Please return only the lines from the one holding "време на мобилността" through the one holding "Учителите се запознаха", exactly as they appear in the records below, both ends included.

# Collected data
※
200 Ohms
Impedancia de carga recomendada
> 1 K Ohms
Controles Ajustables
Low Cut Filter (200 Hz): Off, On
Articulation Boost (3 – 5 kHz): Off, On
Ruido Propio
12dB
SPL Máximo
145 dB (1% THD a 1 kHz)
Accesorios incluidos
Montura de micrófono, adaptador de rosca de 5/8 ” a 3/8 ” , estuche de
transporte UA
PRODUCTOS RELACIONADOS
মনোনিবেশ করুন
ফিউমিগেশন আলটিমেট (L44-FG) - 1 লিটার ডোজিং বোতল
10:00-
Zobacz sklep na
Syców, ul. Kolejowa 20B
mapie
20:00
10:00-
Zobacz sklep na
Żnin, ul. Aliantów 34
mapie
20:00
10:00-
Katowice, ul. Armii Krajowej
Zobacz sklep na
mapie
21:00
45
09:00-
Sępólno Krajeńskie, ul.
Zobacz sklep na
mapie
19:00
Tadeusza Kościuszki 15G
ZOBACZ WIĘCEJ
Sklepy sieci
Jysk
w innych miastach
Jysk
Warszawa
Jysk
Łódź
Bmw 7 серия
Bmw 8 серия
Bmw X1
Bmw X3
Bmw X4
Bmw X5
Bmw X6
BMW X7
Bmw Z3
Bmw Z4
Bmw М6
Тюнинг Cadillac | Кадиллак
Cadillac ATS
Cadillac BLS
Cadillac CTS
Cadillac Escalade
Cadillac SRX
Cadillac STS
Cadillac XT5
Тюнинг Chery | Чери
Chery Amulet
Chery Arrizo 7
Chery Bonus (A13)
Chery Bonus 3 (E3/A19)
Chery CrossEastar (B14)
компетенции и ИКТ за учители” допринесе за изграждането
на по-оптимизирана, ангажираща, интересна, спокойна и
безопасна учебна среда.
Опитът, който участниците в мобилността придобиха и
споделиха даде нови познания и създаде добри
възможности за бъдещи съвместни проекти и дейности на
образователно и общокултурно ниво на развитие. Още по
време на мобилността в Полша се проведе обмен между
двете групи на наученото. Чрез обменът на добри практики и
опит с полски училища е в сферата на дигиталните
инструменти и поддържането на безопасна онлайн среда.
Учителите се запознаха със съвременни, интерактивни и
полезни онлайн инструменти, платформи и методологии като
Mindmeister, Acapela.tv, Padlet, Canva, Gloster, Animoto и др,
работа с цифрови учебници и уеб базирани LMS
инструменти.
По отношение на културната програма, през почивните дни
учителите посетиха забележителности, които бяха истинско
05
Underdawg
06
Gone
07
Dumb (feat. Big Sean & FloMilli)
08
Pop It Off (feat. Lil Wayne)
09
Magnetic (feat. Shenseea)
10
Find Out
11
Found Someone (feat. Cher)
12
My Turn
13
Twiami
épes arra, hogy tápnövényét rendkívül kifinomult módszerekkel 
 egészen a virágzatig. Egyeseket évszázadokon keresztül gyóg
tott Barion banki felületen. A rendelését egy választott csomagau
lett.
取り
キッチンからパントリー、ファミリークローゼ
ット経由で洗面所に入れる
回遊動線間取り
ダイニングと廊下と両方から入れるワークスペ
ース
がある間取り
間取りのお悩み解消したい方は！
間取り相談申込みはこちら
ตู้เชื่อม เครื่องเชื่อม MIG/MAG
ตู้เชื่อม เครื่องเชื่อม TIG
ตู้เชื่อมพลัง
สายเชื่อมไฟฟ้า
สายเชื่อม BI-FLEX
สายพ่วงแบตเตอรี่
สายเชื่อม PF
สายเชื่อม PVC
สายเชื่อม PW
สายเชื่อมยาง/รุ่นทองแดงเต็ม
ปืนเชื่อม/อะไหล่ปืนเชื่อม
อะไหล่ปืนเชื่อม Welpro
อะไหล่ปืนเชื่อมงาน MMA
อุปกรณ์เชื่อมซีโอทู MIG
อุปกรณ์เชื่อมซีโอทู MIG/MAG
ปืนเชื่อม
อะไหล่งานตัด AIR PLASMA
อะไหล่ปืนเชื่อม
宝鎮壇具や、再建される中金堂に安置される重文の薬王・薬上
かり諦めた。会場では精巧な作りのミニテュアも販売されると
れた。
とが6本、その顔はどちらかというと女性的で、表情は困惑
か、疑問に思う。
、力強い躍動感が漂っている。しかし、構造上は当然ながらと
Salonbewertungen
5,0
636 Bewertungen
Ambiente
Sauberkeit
※
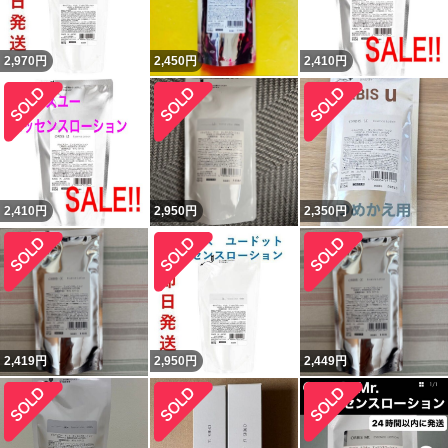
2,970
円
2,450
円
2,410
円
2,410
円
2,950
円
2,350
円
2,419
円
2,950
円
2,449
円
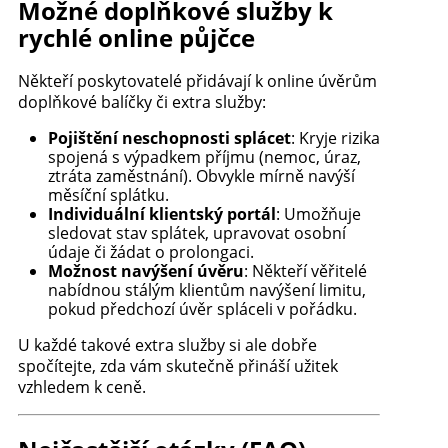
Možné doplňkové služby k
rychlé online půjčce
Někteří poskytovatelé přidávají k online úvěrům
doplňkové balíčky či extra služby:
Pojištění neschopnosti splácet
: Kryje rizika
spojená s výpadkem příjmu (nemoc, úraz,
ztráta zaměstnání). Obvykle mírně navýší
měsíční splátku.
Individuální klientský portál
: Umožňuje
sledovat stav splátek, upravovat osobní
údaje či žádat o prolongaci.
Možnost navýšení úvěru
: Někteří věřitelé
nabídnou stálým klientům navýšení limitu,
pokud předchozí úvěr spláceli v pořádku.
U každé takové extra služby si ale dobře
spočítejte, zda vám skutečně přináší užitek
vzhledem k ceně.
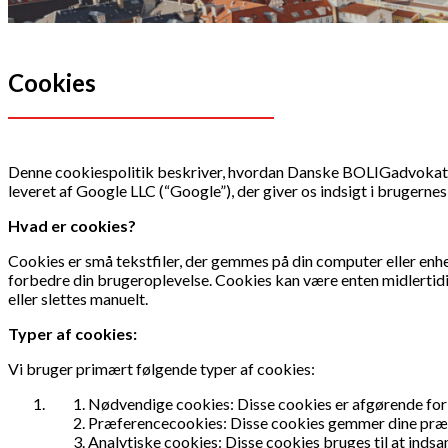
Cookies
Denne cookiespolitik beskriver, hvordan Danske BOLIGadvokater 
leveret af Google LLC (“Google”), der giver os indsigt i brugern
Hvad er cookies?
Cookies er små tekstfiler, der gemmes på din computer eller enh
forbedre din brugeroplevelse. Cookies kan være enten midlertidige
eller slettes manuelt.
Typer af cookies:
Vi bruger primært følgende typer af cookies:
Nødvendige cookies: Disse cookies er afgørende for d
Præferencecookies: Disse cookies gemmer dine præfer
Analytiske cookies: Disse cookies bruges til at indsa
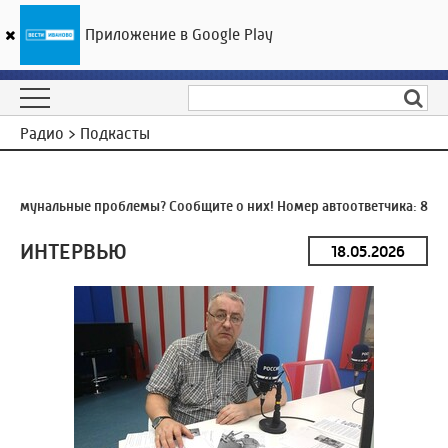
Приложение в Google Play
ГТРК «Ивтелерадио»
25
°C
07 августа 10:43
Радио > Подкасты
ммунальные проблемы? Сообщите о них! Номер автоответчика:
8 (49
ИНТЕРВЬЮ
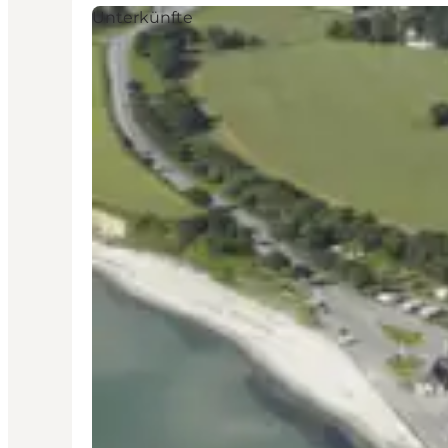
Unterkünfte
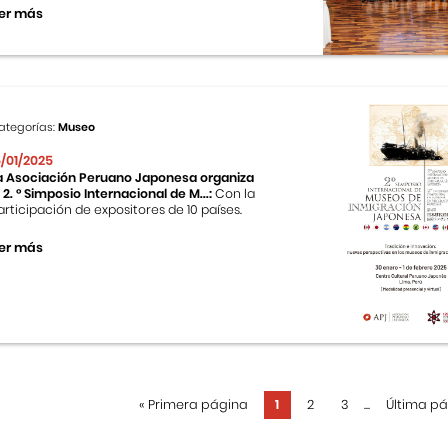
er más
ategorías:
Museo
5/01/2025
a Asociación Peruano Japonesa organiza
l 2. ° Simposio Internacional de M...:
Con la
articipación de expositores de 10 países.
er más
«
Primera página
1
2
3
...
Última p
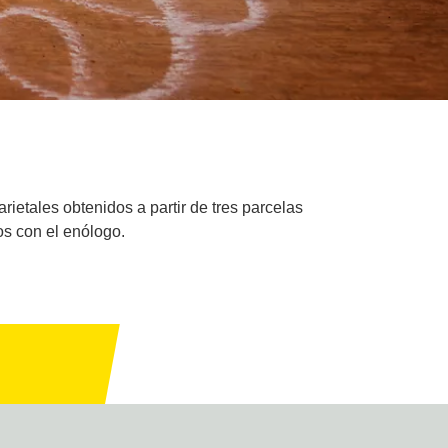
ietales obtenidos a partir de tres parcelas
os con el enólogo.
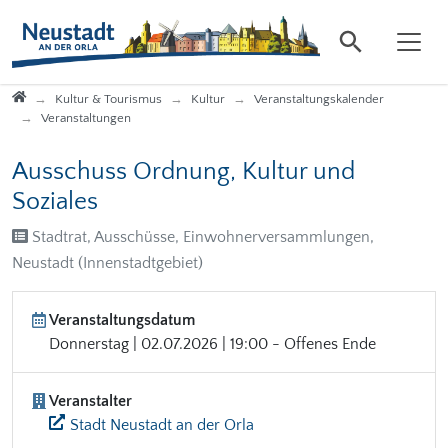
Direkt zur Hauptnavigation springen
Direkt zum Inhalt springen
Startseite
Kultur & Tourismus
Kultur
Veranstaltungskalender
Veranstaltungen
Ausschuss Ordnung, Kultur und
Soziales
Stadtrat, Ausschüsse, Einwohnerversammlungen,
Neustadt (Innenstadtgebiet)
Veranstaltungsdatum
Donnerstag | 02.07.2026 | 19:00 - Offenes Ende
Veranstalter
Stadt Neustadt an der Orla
※
# Exercise solution
време на мобилността в Полша се проведе обмен между
двете групи на наученото. Чрез обменът на добри практики и
опит с полски училища е в сферата на дигиталните
инструменти и поддържането на безопасна онлайн среда.
Учителите се запознаха със съвременни, интерактивни и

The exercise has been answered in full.